You're tapping, not striking. You may be suprised at how little effort it takes to work around your outline, pressing down the leather outside of the ammonite. Turn your piece as you work always on the farthest point, letting you see exactly where you're going. Keep the stamp tilted: if your imprint is a rectangle instead of a fading-away shadow, your angle is too steep. Tap back and forth over stuttering edges to smooth them out, and soon you'll get good enough to tap while you move, holding the stamp lightly in your hand. If your hand starts to cramp, you may be holding it too tightly. Let the hammer do the work, you just guide.

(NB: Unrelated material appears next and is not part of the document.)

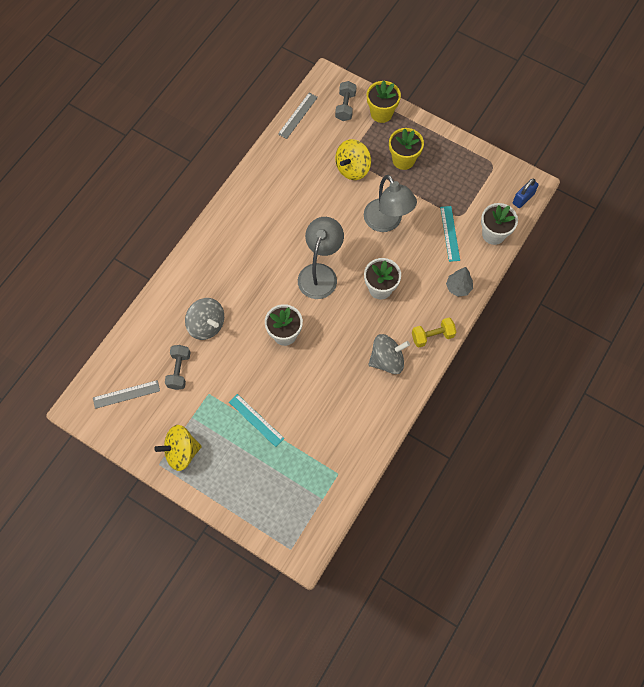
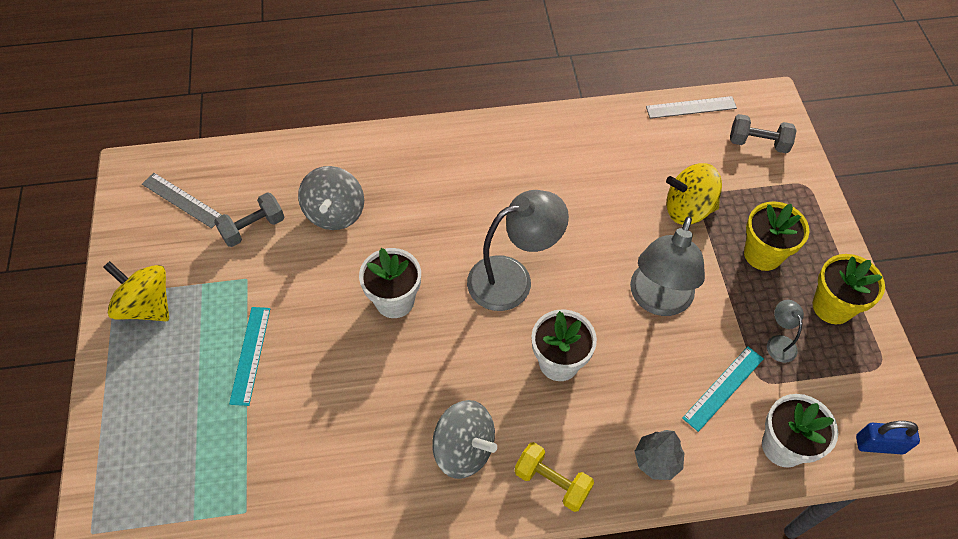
camera: 50 degrees right, 10 degrees down
(345, 106) = (758, 143): grey dumbbell -> grey dumbbell turned 45 degrees clockwise
(381, 113) = (795, 185): yellow flower pot -> yellow flower pot (832, 307)
(449, 193) = (778, 342): none -> grey lamp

Sometimes you will slip and stamp a little into your design. That's ok, we might be able to cover it up later. Just keep stamping.
Step 6: Inner Peace(es)
Now we're getting into the nitty gritty. We're about the play with just how versatile this stamp is. Starting from the opening of the ammonite, we're going to outline the inner portion of the first cavity. We are going up to, but not against, the line we traced. I tap the stamp with medium pressure as I go. I then go all the way up to the line of the vein spreading out to the outline. This line I use hard pressure, creating more of a shading effect. As I reach the outside, the hard pressure continues, and because I'm not meeting the indentations we'd created already on the outside, a positive space vein will emerge. Keep an eye on the positive space outlines being as consistant in thickness as possible, whether you want them thicker or hair-thin. This will really tie the piece together. Remember to swivel your project as you need to stay comfortable and have your eye on your tracing. Always sit back to see where you're going: ammonites can really lose you.

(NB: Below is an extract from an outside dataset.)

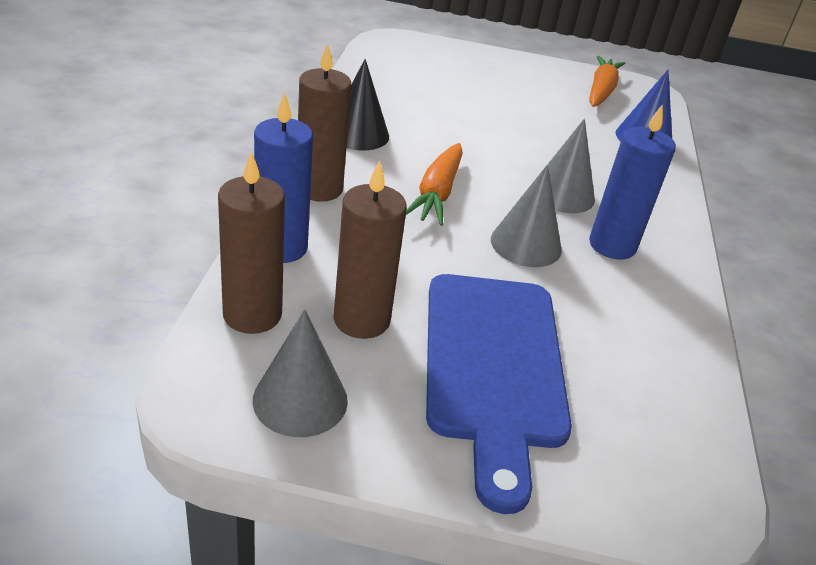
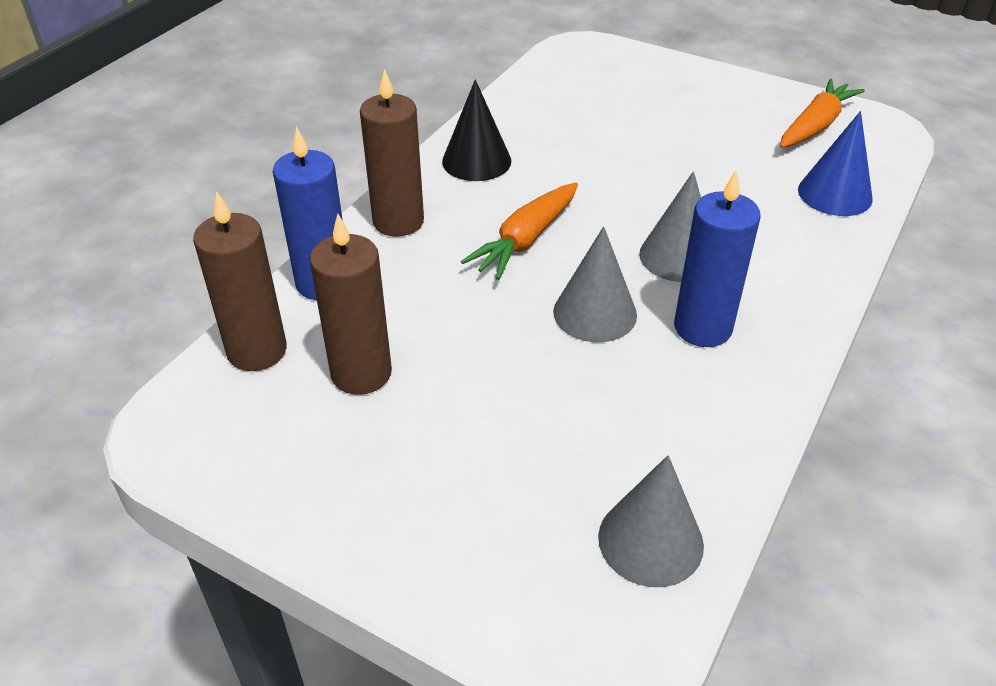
camera: 25 degrees right, 5 degrees up
(300, 400) = (254, 446): grey cone -> grey cone (650, 540)
(493, 367) = (472, 449): blue cutting board -> none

The first cavity of many is now finished.
Step 7: The TAPPENING
So you think you've got this, do you? Let's move on to the second cavity. Do you remember the pattern?
The innermost line is done with medium pressure, and the side and closest (outside of the ammonite) lines are done with hard pressure. But now we have the right side of the cavity to work on. Turn the work so that the opening of the ammonite is facing towards you. Right next to the vein you stamped in with hard pressure, your going to ever-so-lightly stamp along it to create a faint, raised vein. Your hammer should barely make a noise when making these stamps, giving you three levels of depth: the vein, the cavity above it, and, deepest, the cavity below. Each mark you made with the pencil is going to be a RAISED line. Try not to over-stamp!
Step 8: Keep on Keepin' On...
This is the pattern you follow for nearly the whole shell. Work on each cavity the same way, facing the same direction, with the same pressure. Top part of the cavity medium pressure, left part hard pressure, bottom part hard pressure, right part feather-light.
Turn, stamp, turn, stamp, repeat! And keep an eye on your color so you know when to case the leather again.
Thinking about skipping ahead? Just keep an eye on your pattern, think twice before stamping, and give your hands frequent breaks.
Step 9: Home Stretch
Cavities are getting a bit small, aren't they? Reduce your work a little, do the heavy-hitting sides only, the bottom and left. As long as you keep with the spiral, your ammonite will still look just fine.
Getting even smaller? Now you get to make each cavity with a single stamp of your tool, turning your work as needed to get to the center of the spiral. As your space gets smaller, tilt the stamp to use only the very edge to make the smallest marks.
Step 10: Finished!
Congratulations! You've survived the spiral!
Now's a great time to take a break and come back to nitpick all the parts that don't look right to you. Refine your edges a little more or deepen some shadows. Use background tools for the rest of the leather (ball peen hammers make great "stone" effects).
When you're done and satisfied, you get to let everything dry and finish your leather as you like, with dyes, acrylic paints, finishes and gloss.